Groups of students and other young people from Newbold College in England visited residents of Birdsgove Nursing Home, sang in Princess Square in the nearby town of Bracknell, and helped with community gardens at Jealotts Hill Community Landshare. One group traveled to Newmarket-on-Fergus in County Cork, Ireland, to help with a new congregation getting started there, according to a news bulletin from the denomination’s British Union Conference.
“As Christ shed his blood to save us, so are we called on this day of service to also donate blood to save a life,” Pastor Alfred Asiem, youth director of the denomination’s South Ghana Union Conference, was quoted by the Ghana News Association in media across the country. Adventist youth marched on several main streets in Accra, the capital of Ghana, and organized a blood drive at Borstal Institute, the news service reported.
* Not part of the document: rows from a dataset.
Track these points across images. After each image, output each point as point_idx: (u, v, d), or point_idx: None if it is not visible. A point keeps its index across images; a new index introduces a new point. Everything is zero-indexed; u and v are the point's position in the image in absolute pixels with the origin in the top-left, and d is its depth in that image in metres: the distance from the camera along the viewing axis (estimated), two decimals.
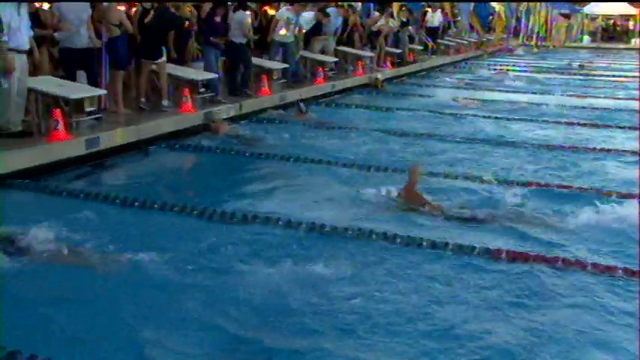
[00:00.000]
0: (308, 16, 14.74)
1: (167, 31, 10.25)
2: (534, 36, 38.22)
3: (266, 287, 4.81)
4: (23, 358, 3.68)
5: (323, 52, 15.70)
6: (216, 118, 10.26)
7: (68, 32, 8.79)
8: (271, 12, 14.76)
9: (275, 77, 13.43)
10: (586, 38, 44.65)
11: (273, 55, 13.56)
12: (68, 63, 9.10)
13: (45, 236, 5.39)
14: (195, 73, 11.07)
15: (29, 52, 7.98)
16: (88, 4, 9.08)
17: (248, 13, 12.75)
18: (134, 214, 6.36)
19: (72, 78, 9.01)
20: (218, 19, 11.46)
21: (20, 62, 7.63)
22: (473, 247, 5.61)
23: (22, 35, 7.66)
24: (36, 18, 8.73)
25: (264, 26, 14.20)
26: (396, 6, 20.88)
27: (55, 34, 9.09)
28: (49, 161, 7.55)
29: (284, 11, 13.44)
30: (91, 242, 5.48)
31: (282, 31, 13.34)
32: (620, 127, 11.96)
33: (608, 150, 9.84)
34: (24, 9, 7.64)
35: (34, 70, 8.72)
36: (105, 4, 9.47)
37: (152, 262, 5.15)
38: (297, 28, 13.76)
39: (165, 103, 10.22)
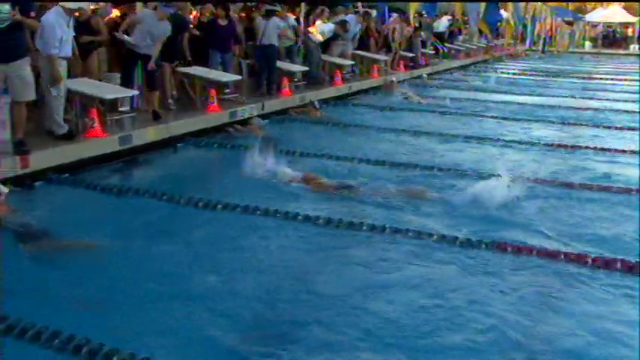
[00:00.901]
0: (327, 28, 14.67)
1: (177, 34, 10.09)
2: (540, 42, 37.94)
3: (285, 274, 4.84)
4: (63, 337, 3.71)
5: (341, 55, 15.65)
6: (253, 122, 10.25)
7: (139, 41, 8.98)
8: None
9: (295, 79, 13.43)
10: (587, 44, 44.23)
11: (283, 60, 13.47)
12: (129, 63, 9.25)
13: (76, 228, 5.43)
14: (221, 74, 11.05)
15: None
16: (170, 26, 9.20)
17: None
18: (163, 207, 6.34)
19: (130, 76, 9.24)
20: (222, 22, 11.18)
21: (63, 68, 7.69)
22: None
23: (69, 45, 7.72)
24: (86, 25, 8.79)
25: None
26: (413, 8, 20.79)
27: (118, 35, 9.18)
28: (85, 157, 7.58)
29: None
30: (121, 233, 5.49)
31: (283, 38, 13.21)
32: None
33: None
34: (71, 21, 7.65)
35: (84, 73, 8.81)
36: None
37: (178, 251, 5.18)
38: (291, 29, 13.66)
39: (170, 101, 10.22)
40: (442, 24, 23.94)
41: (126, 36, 9.02)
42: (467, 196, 6.61)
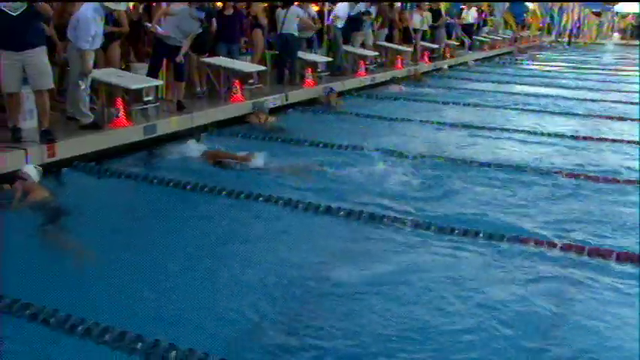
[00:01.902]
0: (342, 11, 14.46)
1: (208, 23, 10.01)
2: (567, 33, 37.48)
3: (288, 264, 4.88)
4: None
5: (363, 46, 15.58)
6: (258, 109, 10.24)
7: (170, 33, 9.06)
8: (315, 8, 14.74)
9: (319, 70, 13.42)
10: (615, 35, 43.61)
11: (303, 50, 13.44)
12: (159, 53, 9.29)
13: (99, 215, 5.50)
14: (246, 65, 11.09)
15: None
16: (199, 25, 9.23)
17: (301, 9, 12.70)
18: (185, 196, 6.42)
19: (158, 66, 9.32)
20: (228, 12, 11.03)
21: (91, 58, 7.76)
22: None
23: (100, 38, 7.82)
24: (108, 16, 8.87)
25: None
26: (444, 6, 20.73)
27: (150, 26, 9.31)
28: (110, 146, 7.67)
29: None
30: (143, 220, 5.56)
31: None
32: None
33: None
34: (104, 14, 7.76)
35: (105, 64, 8.90)
36: None
37: (198, 239, 5.26)
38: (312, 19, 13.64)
39: (198, 89, 10.43)
40: (471, 15, 23.75)
41: (158, 27, 9.07)
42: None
In Ghana the World Youth Day projects also launched a Youth Week of Prayer extending this week to Easter.
Some 300 Adventist young people in Belgium participated in 60 projects just two days before the tragic, senseless killings by terrorists in Brussels, the nation’s capital city and headquarters for the European Union of countries (EU) as well as the North Atlantic Treaty Organization (NATO). In Denmark, youth from the Aalborg Adventist Church made waffles for and played with the children at a refugee center. In Finland, a group of Adventist youth dressed as beggars on the street, “but instead of asking for money, they offered one Euro to each passerby who was willing to share their story,” reported a news bulletin from the denomination’s Trans-European Division (TED).
Pastor Sam Gungaloo teamed up with Keryhs Sterling, a young adult from Aylesbury, a suburb west of London, to provide live coverage of Global Youth Day on the Internet for 24 hours. For Sterling’s final report on Facebook she wrote; “Another fantastic Global Youth Day is complete, and what an incredible and inspiring experience it was! Spent with the greatest of people! Continue to go out there and make a difference in your communities. [It] isn’t just a day, it’s a lifestyle!”